Esposin, JAKARTA -- Pengakuan istri Gubernur Sumatra Utara, Evy Susanti, soal dugaan pengamanan kasus di Kejaksaan Agung sudah lebih dulu terdengar sebelum penetapan Patrice Rio Capella sebagai tersangka. Namun, belum ada keputusan Istana soal Jaksa Agung H.M. Prasetyo.
Promosi 3 Tahun Holding UMi BRI, Layani 176 Juta Nasabah Simpanan dan 36,1 Juta Debitur
Soal dugaan keterlibatan H.M. Prasetyo yang juga politikus Partai Nasdem dalam pusaran kasus korupsi bansos di Sumut itu, Menteri Koordinator Politik Hukum dan HAM (Menkopolhukam) Luhut Pandjaitan menyerahkan sepenuhnya kepada Presiden Joko Widodo (Jokowi). “Soal evaluasi Jaksa Agung Prasetyo itu domain Presiden Joko Widodo. Saya tidak memiliki wewenang,” katanya seusai bertemu dengan pimpinan DPR di Kompleks Gedung Parlemen, Jumat (16/10/2015).
Luhut Panjaitan juga mengaku tidak tahu soal peran Prasetyo dalam dugaan pengamanan kasus Bansos Sumut yang melibatkan Rio. “Saya belum dapat kabar yang jelas dan konkret soal itu [kasus Bansos Sumut].”
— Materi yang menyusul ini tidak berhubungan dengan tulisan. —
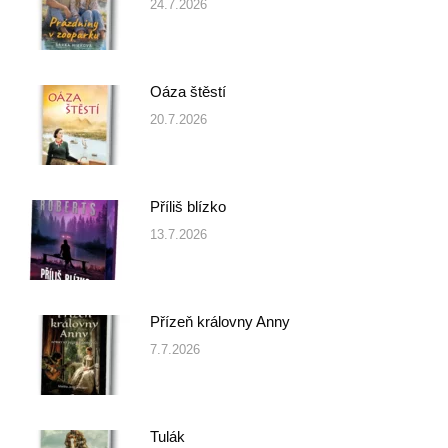
24.7.2026
Oáza štěstí
20.7.2026
Příliš blízko
13.7.2026
Přízeň královny Anny
7.7.2026
Tulák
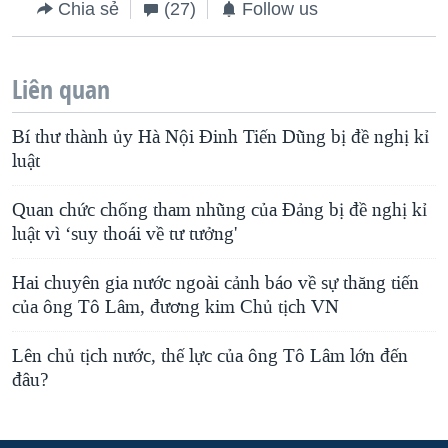
Chia sẻ
(27)
Follow us
Liên quan
Bí thư thành ủy Hà Nội Đinh Tiến Dũng bị đề nghị kỉ
luật
Quan chức chống tham nhũng của Đảng bị đề nghị kỉ
luật vì ‘suy thoái về tư tưởng'
Hai chuyên gia nước ngoài cảnh báo về sự thăng tiến
của ông Tô Lâm, đương kim Chủ tịch VN
Lên chủ tịch nước, thế lực của ông Tô Lâm lớn đến
đâu?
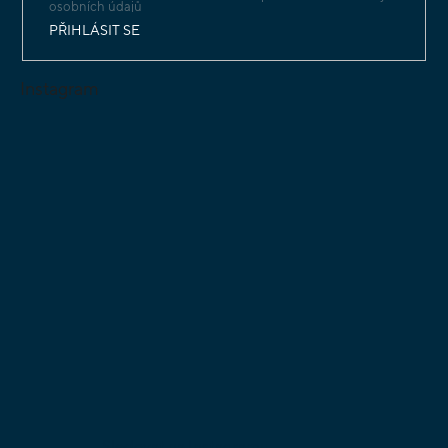
osobních údajů
PŘIHLÁSIT SE
Instagram
Sledovat na Instagramu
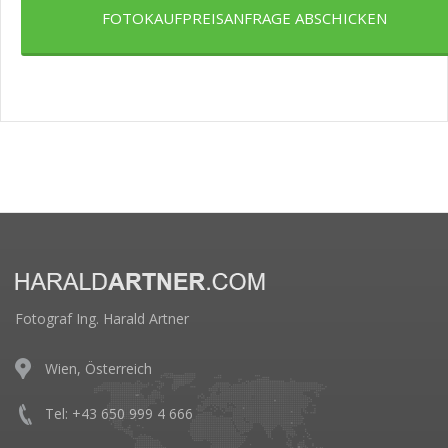
FOTOKAUFPREISANFRAGE ABSCHICKEN
Fotograf Ing. Harald Artner
Wien, Österreich
Tel: +43 650 999 4 666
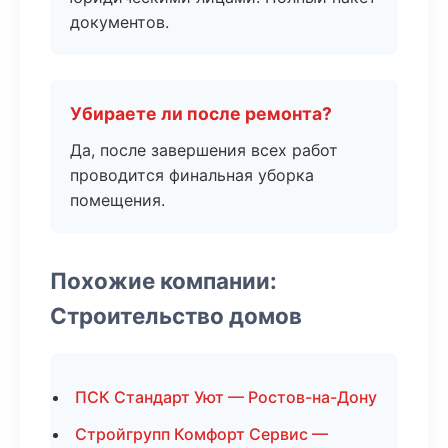
документов.
Убираете ли после ремонта?
Да, после завершения всех работ
проводится финальная уборка
помещения.
Похожие компании:
Строительство домов
ПСК Стандарт Уют — Ростов-на-Дону
Стройгрупп Комфорт Сервис —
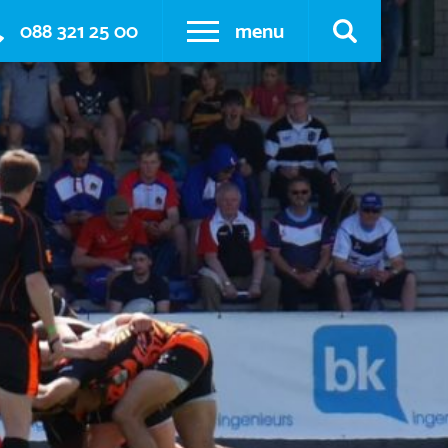
088 321 25 00
menu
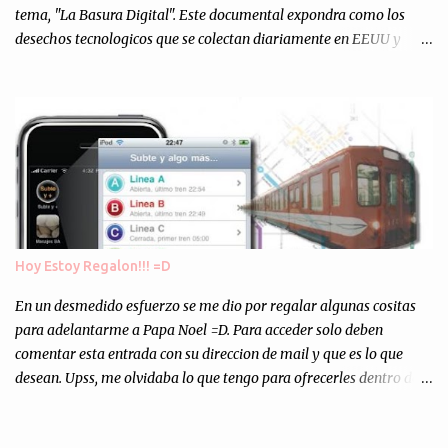
tema, "La Basura Digital". Este documental expondra como los
desechos tecnologicos que se colectan diariamente en EEUU y
Europa son enviados a paises subdesarrollados, para llevar a cabo
los "supuestos" procesos de "Reciclaje" (enterramos todo y chau).
Asi, todos los residuos sonincinerados produciendo lo que los
ambientalistas llaman "La Pesadilla de la Edad Cibernetica". La
transmision es el Domingo 2 de diciembre a las 21:00 hs. Me
parecio muy interesante, no creo que lo pueda ver por la hora, asi
que los comentarios los dejo en sus manos...
Hoy Estoy Regalon!!! =D
En un desmedido esfuerzo se me dio por regalar algunas cositas
para adelantarme a Papa Noel =D. Para acceder solo deben
comentar esta entrada con su direccion de mail y que es lo que
desean. Upss, me olvidaba lo que tengo para ofrecerles dentro de
mis arcas: * Codigos de Descarga Gratuitas para la aplicacion para
Iphone y Ipod Touch "Subte y Algo Mas" (Tengo 5) (*): Gentileza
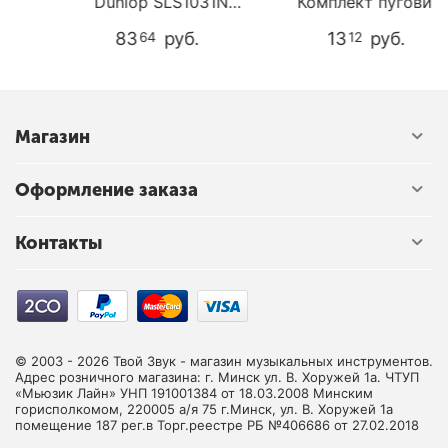
Dunlop SLS1031N
Комплект пуговиц
STRPLK DUAL DSN
(держателей ремня).
83
руб.
13
руб.
64
12
Магазин
Оформление заказа
Контакты
© 2003 - 2026 Твой Звук - магазин музыкальных инструментов.
Адрес розничного магазина: г. Минск ул. В. Хоружей 1а. ЧТУП
«Мьюзик Лайн» УНП 191001384 от 18.03.2008 Минским
горисполкомом, 220005 а/я 75 г.Минск, ул. В. Хоружей 1а
помещение 187 рег.в Торг.реестре РБ №406686 от 27.02.2018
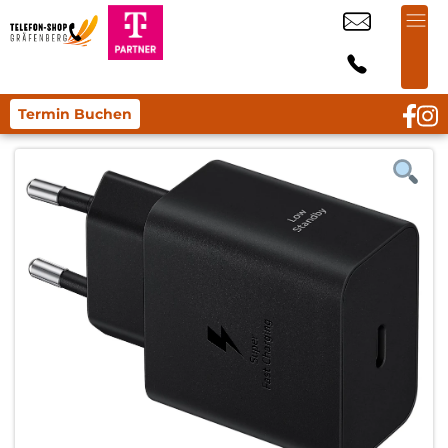
Termin Buchen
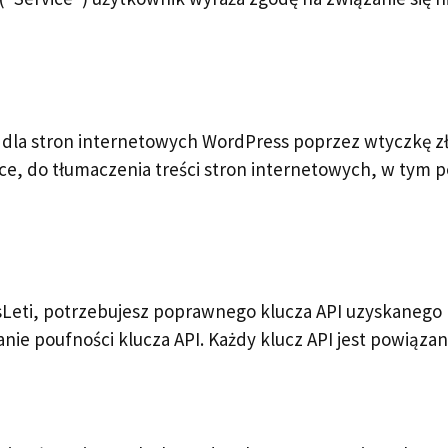
dla stron internetowych WordPress poprzez wtyczkę złą
e, do tłumaczenia treści stron internetowych, w tym p
nsLeti, potrzebujesz poprawnego klucza API uzyskanego 
nie poufności klucza API. Każdy klucz API jest powiąz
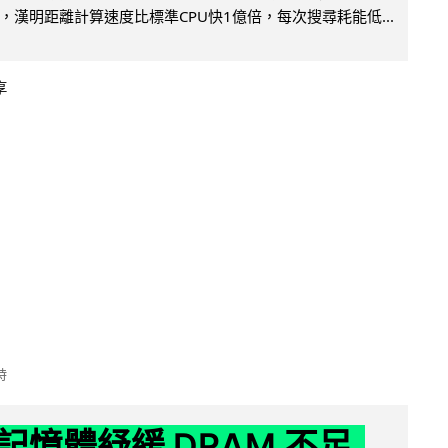
，漢明距離計算速度比標準CPU快1億倍，每次搜尋耗能低...
享
時
記憶體紓緩 DRAM 不足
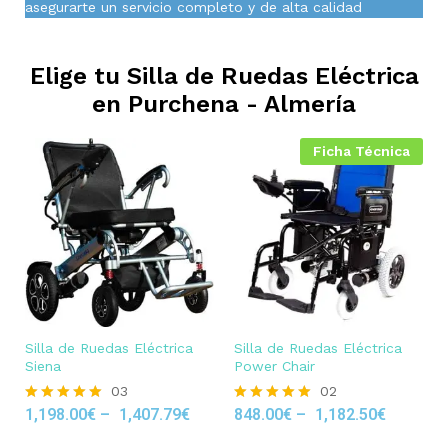
asegurarte un servicio completo y de alta calidad
Elige tu Silla de Ruedas Eléctrica
en
Purchena - Almería
Ficha Técnica
Silla de Ruedas Eléctrica
Silla de Ruedas Eléctrica
Siena
Power Chair
03
02
1,198.00
€
–
1,407.79
€
848.00
€
–
1,182.50
€
Rated
Rated
5.00
5.00
out of 5
out of 5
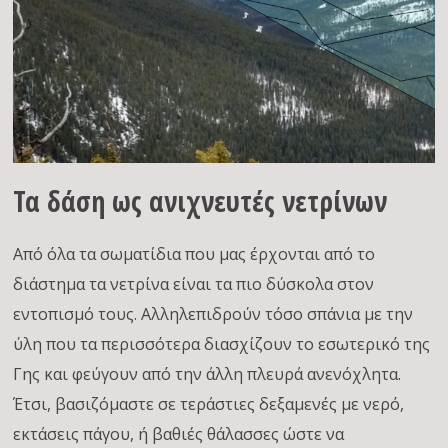
Τα δάση ως ανιχνευτές νετρίνων
Από όλα τα σωματίδια που μας έρχονται από το
διάστημα τα νετρίνα είναι τα πιο δύσκολα στον
εντοπισμό τους. Αλληλεπιδρούν τόσο σπάνια με την
ύλη που τα περισσότερα διασχίζουν το εσωτερικό της
Γης και φεύγουν από την άλλη πλευρά ανενόχλητα.
Έτσι, βασιζόμαστε σε τεράστιες δεξαμενές με νερό,
εκτάσεις πάγου, ή βαθιές θάλασσες ώστε να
Diberitakan Esposin sebelumnya, dugaan keterlibatan Patrice Rio Capella terungkap dari pengakuan Gubernur Sumatra Utara nonaktif, Gatot Pudjo Nugroho; dan istrinya, Evy Susanti, istri keduanya, yang sudah lebih dulu ditetapkan sebagai tersangka sebelum Rio.
Menurut pengakuan Gatot dan Evy kepada penyidik KPK, Patrice Rio Capella bertindak sebagai orang yang "mengamankan" Kejaksaan Agung yang dipimpin oleh H.M. Prasetyo yang sebelumnya merupakan politikus Partai Nasdem. Pengamanan itu dilakukan setelah Rio, Gatot, Evi, serta OC Kaligis melakukan pertemuan di Kantor DPP Partai Nasdem.
H.M. Prasetyo sendiri membantah indikasi pengamanan yang dilakukan oleh Kejaksaan Agung terhadap kasus bansos Sumut yang menyeret gubernur nonaktif Sumut. "Siapa pun yang disebut kalau betul ada relevansinya, silakan," ujar Jaksa Agung HM Prasetyo, Kamis (15/10/2015).
Prasetyo menambahkan sudah sejak KPK melakukan operasi tangkap tangan dirinya terus mendesak agar segera dicari siapa aktor intelektualnya dan minta untuk segera diusut tuntas.
"Seseorang berbicara harus di-back up dengan bukti dan fakta. Bahkan mungkri pun boleh, makanya tidak disumpah. Dia ngomong apa saja boleh tapi harus didukung bukti dan fakta. Tidak ada masalah itu. KPK tahu cara kerjanya," tambah Jaksa Agung.
Sementara itu, Muchtar Luthfi A. Mutty, politikus dari Partai Nasdem yang pernah menjabat sebagai penasihat mantan Wapres Boediono menganggap penetapan Rio sebagai tersangka oleh KPK kental dengan nuansa politis. “Sejak dari Rio diperiksa hingga ditetapkan sebagai tersangka, KPK belum menyebut kerugian negara,” katanya.
Padahal, paparnya, penyebutan kerugian negara itu sering kali mewarnai gelaran operasi KPK. “Untuk setiap gelar perkara, KPK selalu menyebutkan kerugian. Tapi kali ini tidak,” kata Luthfi.
Sebelumnya, kuasa hukum yang ditunjuk Rio, Maqdir Ismail, menyatakan bahwa penetapan kliennya sebagai tersangka oleh KPK belum memenuhi prinsip perundang-undangan tentang KPK dan pemberantasan korupsi. Menurut Maqdir, kliennya belum diperiksa sebagai saksi.
Selain itu, belum ada kerugian negara yang dipaparkan oleh KPK. “Sesuai dengan aturan, KPK hanya berhak menangani kasus korupsi jika ada kerugian negara dengan nominal paling tidak Rp1 miliar,” kata Maqdir yang pernah menjadi pengacara pasangan Prabowo-Hatta saat mengajukan gugatan hasil Pilpres 2014 di MK.